Desde 2021, o AfD é monitorado pelo serviço de inteligência interno da Alemanha, o BfV, por tentativa de enfraquecer a constituição democrática do país.
Este ano, o partido foi o mais votado na eleição regional da Turíngia – a primeira vez que uma legenda de extrema direita vence um pleito estadual desde o regime nazista – e garantiu a segunda maior bancada no parlamento da Saxônia. Situação parecida se deu em Brandemburgo, onde o AfD também ficou em segundo lugar e, por pouco, não vence o pleito.

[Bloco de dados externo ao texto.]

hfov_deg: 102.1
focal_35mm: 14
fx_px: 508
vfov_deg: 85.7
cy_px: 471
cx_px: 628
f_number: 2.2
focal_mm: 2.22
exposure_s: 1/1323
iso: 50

O crescimento do AfD está intimamente ligado à atual crise política que abala o governo de Olaf Scholz. Com uma série de impasses internos e a falta de consenso entre os partidos da coalizão, temas como economia, inflação e política migratória vêm gerando insatisfação entre os eleitores, que enxergam na legenda extremista uma resposta à instabilidade governamental. A postura crítica do AfD em relação à União Europeia e ao euro também ganha força em meio às dificuldades econômicas que impactam a população alemã. Enquanto o governo de Scholz enfrenta dificuldades para avançar com reformas, o AfD se aproveita do descontentamento generalizado, apresentando-se como alternativa para eleitores que veem no partido uma maneira de protestar contra o status quo e a paralisia do governo.
Pesquisas apontam que, se as eleições gerais fossem hoje, o partido conservador CDU, liderado por Friedrich Merz, venceria com mais de 30%. Já o AfD vem despontando como a segunda maior força política do país e projeções dão conta de que a sigla somaria, em um eventual pleito antecipado, cerca de 16% dos votos.

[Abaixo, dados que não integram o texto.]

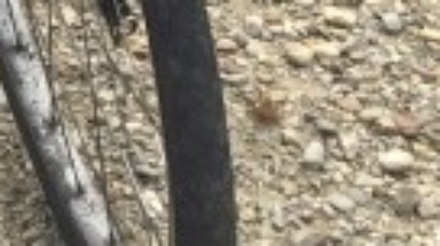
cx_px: -666
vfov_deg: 4.6
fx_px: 2772
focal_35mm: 238
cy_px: -738
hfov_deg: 8.2
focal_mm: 4.15
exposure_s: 1/1068
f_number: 2.2
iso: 32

O CDU já sinalizou, em outras ocasiões, que não aceitaria formar um governo com o AfD. O fato é que a social-democracia e a esquerda na Alemanha vivem uma crise tão profunda que qualquer cenário aponta para o fortalecimento da direita e extrema direita.
Se em 1989 a queda do Muro de Berlim simbolizou a promessa de uma Alemanha unificada e aberta, hoje o país enfrenta o risco de erguer novos muros invisíveis, impulsionados por uma extrema direita que prega a exclusão de imigrantes e resgata perigosas ambições autoritárias. 35 anos após o fim da divisão, a ameaça de uma Alemanha fragmentada novamente não vem de barreiras físicas, mas da ascensão de um pensamento que busca dividir e reviver fantasmas de um passado sombrio que o país prometeu nunca repetir.